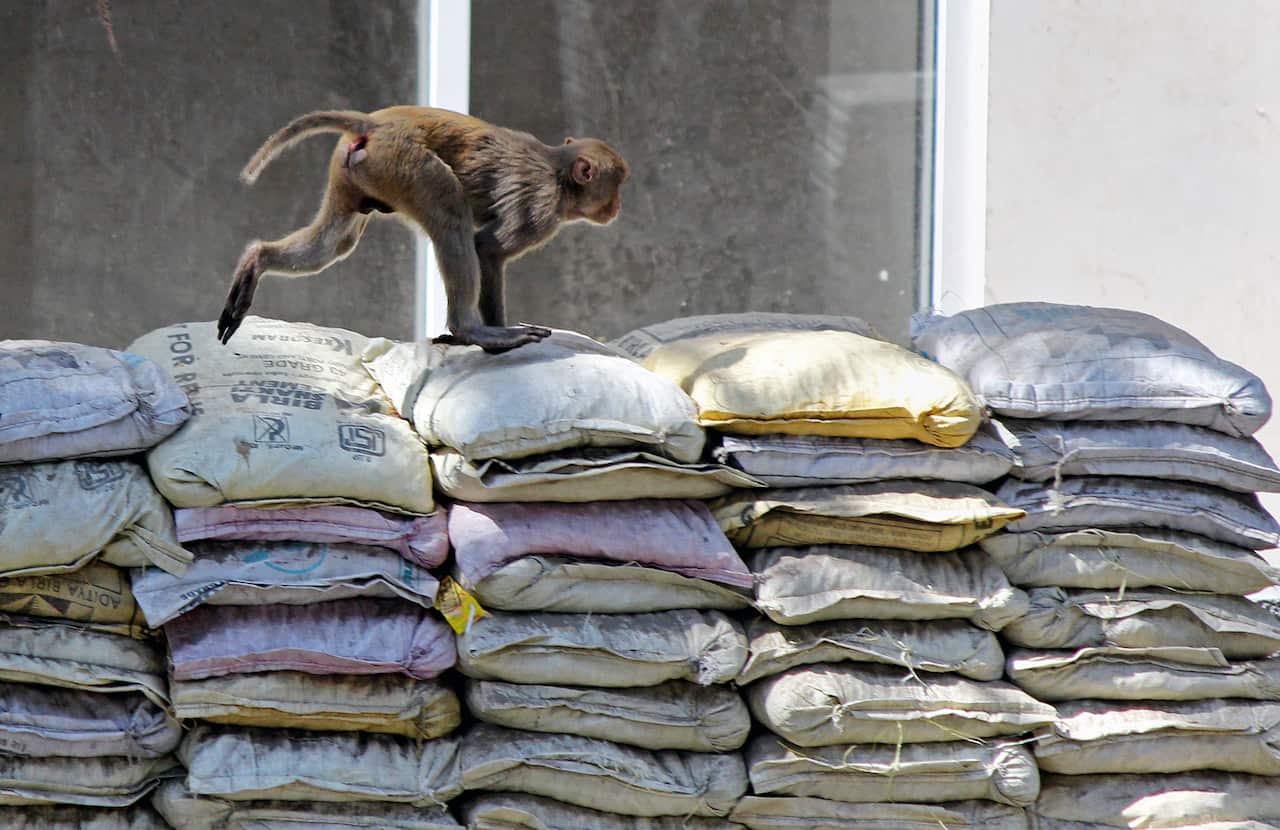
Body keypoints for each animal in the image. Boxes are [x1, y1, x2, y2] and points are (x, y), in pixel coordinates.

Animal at [217, 106, 630, 353]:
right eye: (617, 184)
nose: (618, 206)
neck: (558, 172)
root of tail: (376, 123)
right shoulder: (542, 208)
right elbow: (488, 248)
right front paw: (498, 332)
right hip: (409, 165)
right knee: (451, 217)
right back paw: (468, 329)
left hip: (358, 171)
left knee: (335, 241)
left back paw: (257, 260)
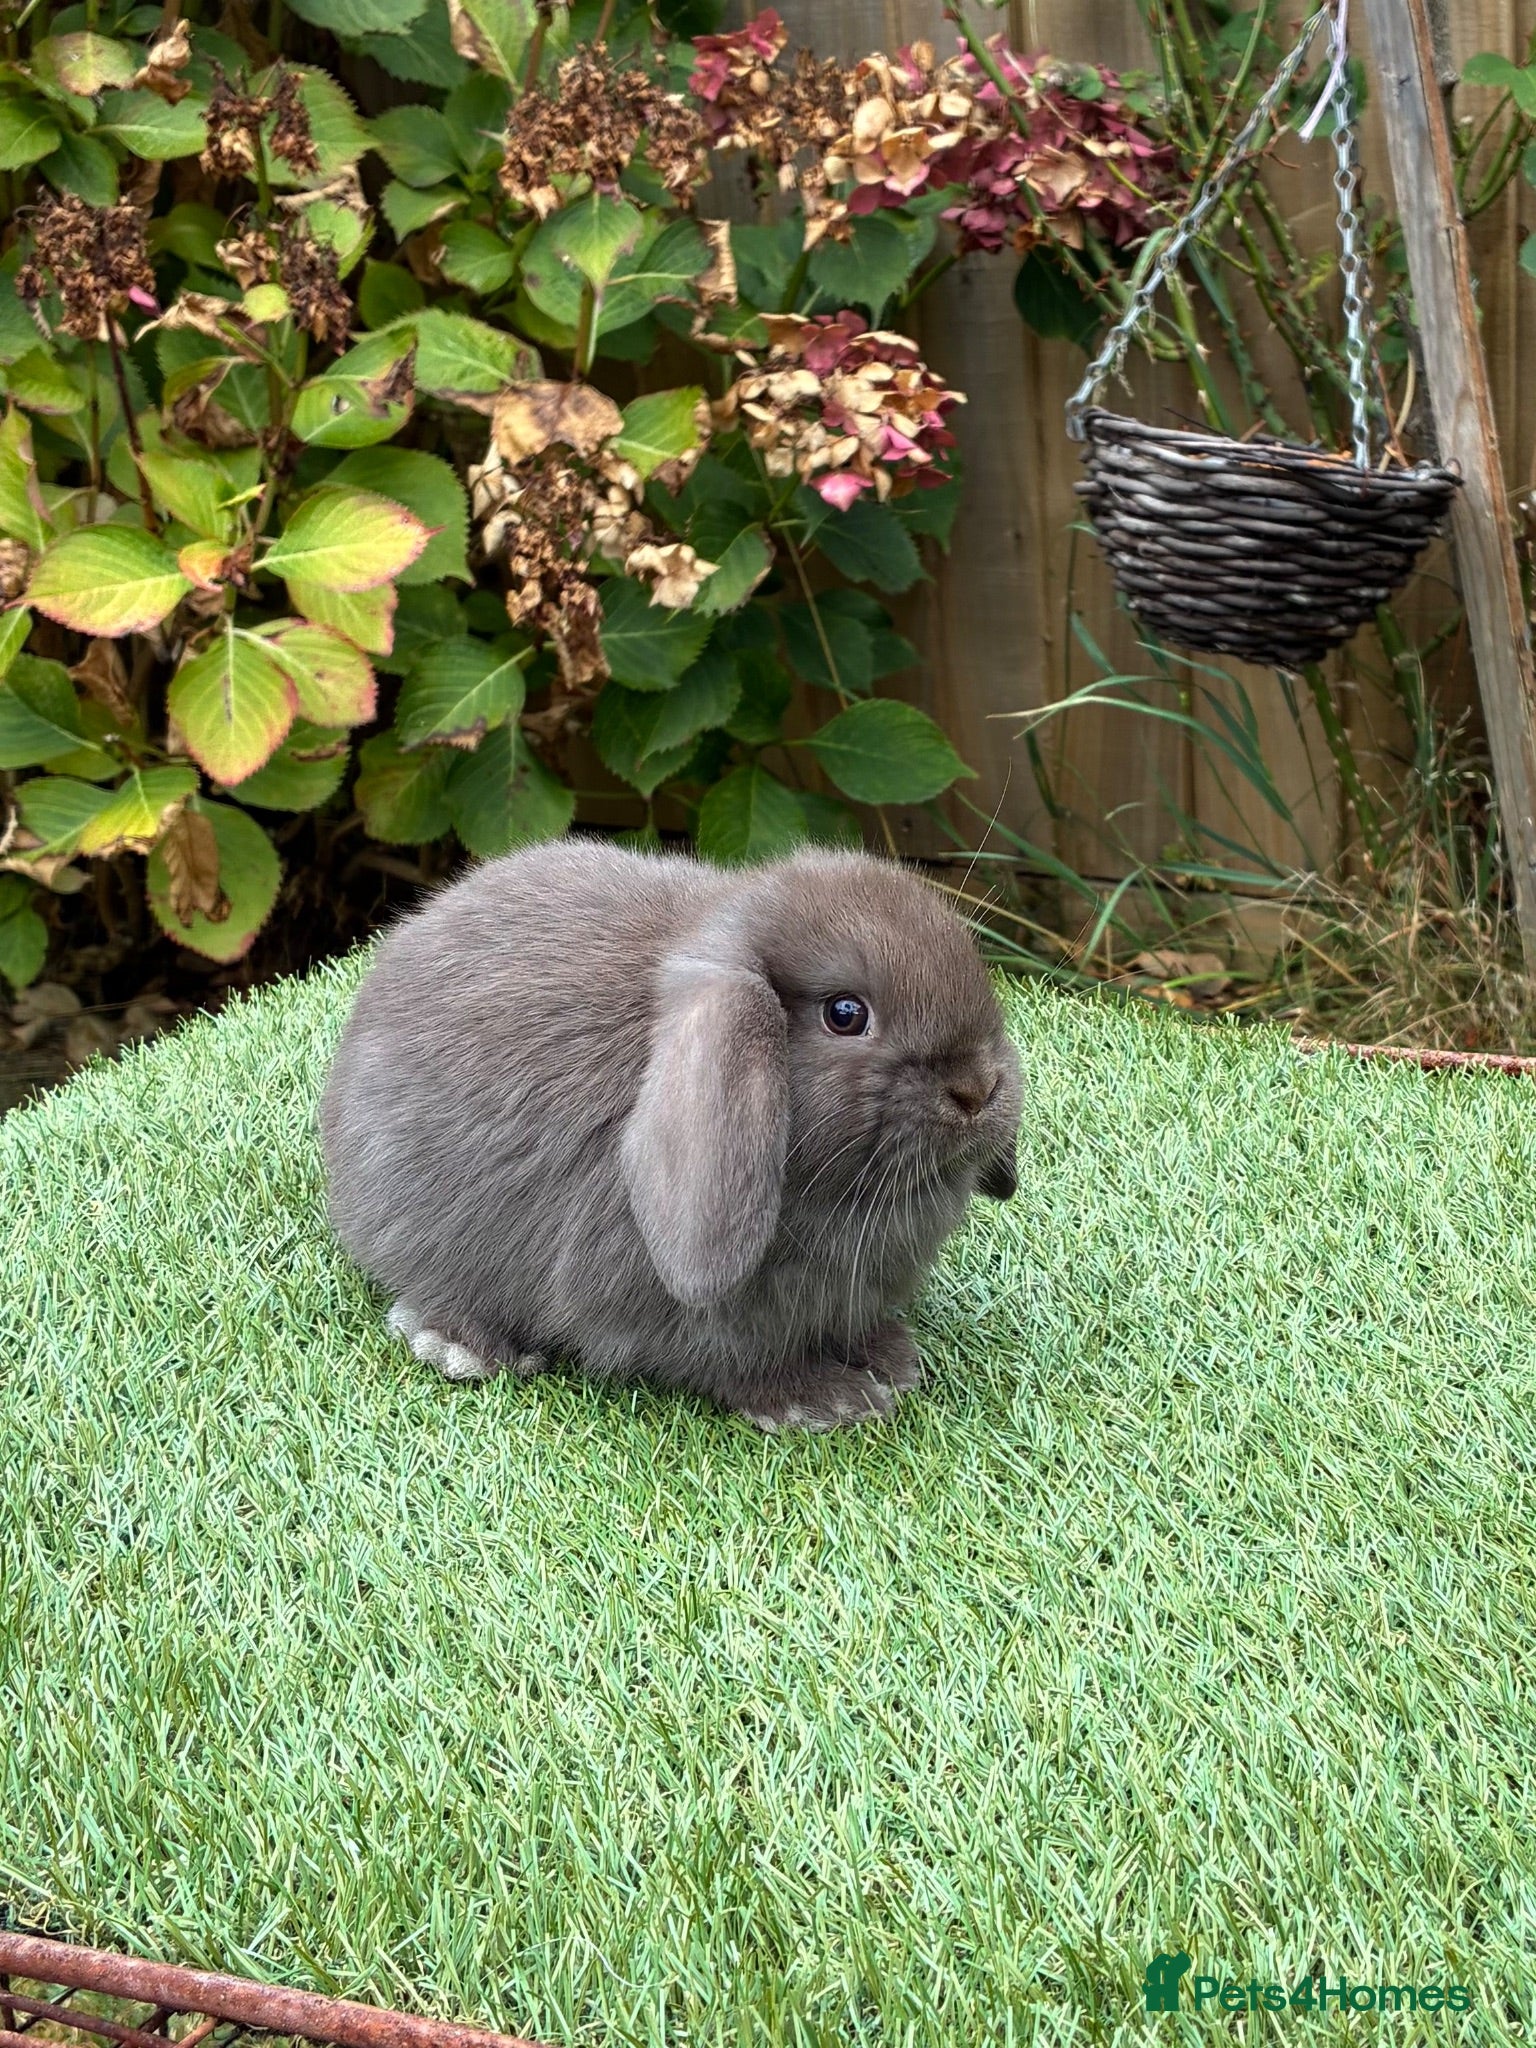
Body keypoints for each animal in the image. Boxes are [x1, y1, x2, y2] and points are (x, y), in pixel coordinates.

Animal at [320, 838, 1021, 1432]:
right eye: (845, 1014)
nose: (978, 1089)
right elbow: (736, 1364)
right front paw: (827, 1400)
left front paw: (893, 1358)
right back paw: (461, 1347)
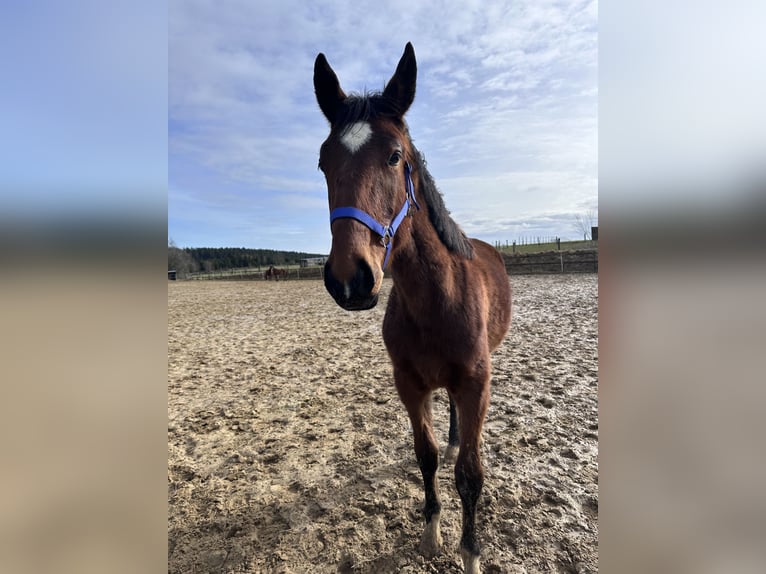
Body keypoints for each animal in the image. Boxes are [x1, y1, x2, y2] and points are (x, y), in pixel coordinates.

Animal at [314, 43, 512, 574]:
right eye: (322, 162)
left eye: (394, 155)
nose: (350, 278)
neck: (435, 300)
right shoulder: (408, 383)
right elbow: (427, 457)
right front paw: (431, 533)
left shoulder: (476, 382)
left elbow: (470, 473)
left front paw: (471, 553)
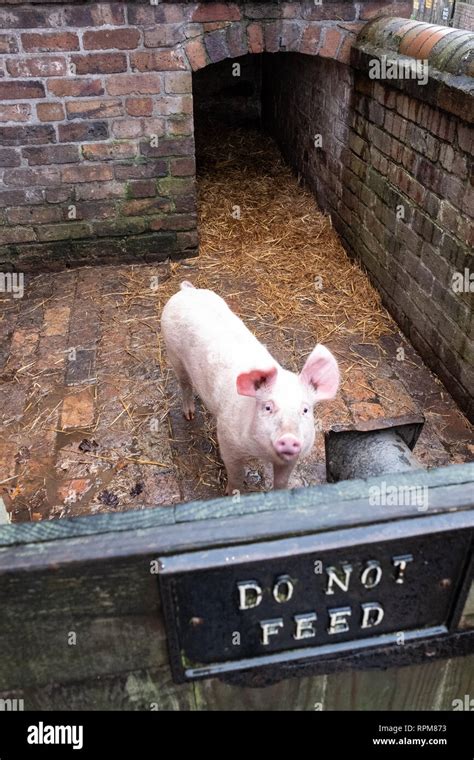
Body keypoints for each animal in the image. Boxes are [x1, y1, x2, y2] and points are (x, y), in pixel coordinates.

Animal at [161, 284, 338, 492]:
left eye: (305, 410)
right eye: (267, 407)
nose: (289, 438)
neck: (261, 453)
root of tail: (187, 290)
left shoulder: (292, 458)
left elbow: (281, 482)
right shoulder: (227, 441)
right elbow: (236, 475)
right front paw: (231, 493)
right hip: (173, 352)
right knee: (185, 383)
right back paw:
====
### Exercise aim
Each entry is to be output exactly, and no picture is to appear.

### Solution
Body keypoints for each animal in the image. Boxes are [x1, y1, x2, y2] and points are (x, y), in pixel coordinates.

Animal at [217, 106, 630, 353]:
right eye: (617, 184)
nose: (618, 206)
neck: (558, 172)
root of tail: (376, 123)
right shoulder: (542, 208)
right elbow: (488, 248)
right front paw: (498, 332)
right hip: (409, 165)
right knee: (451, 217)
right back paw: (468, 329)
left hip: (358, 171)
left knee: (335, 241)
left back paw: (257, 260)
Body keypoints for each animal in the image. Boxes are [x1, y1, x2, y2] and points are (x, y), in pixel coordinates.

Animal at [320, 838, 1021, 1432]:
right eye: (845, 1014)
nose: (978, 1089)
right elbow: (736, 1364)
right front paw: (827, 1400)
left front paw: (893, 1358)
right back paw: (461, 1347)
Body keypoints for each animal in the image. Boxes are [x1, y1, x2, y2] and points are (x, y), in pixel coordinates.

Animal at [314, 43, 512, 574]:
right eye: (322, 162)
left eye: (394, 155)
nose: (350, 278)
neck: (435, 300)
right shoulder: (408, 383)
right elbow: (427, 457)
right front paw: (431, 533)
left shoulder: (476, 382)
left elbow: (470, 473)
left front paw: (471, 553)
Body keypoints for each animal in the image. Boxes are [x1, y1, x2, y2] and points are (x, y), in pixel coordinates.

Animal at [161, 284, 338, 492]:
left eye: (305, 410)
right eye: (267, 407)
nose: (289, 438)
neck: (261, 453)
root of tail: (187, 290)
left shoulder: (292, 458)
left elbow: (281, 482)
right shoulder: (227, 441)
right elbow: (236, 475)
right front paw: (231, 493)
right hip: (173, 352)
right knee: (185, 383)
right back paw:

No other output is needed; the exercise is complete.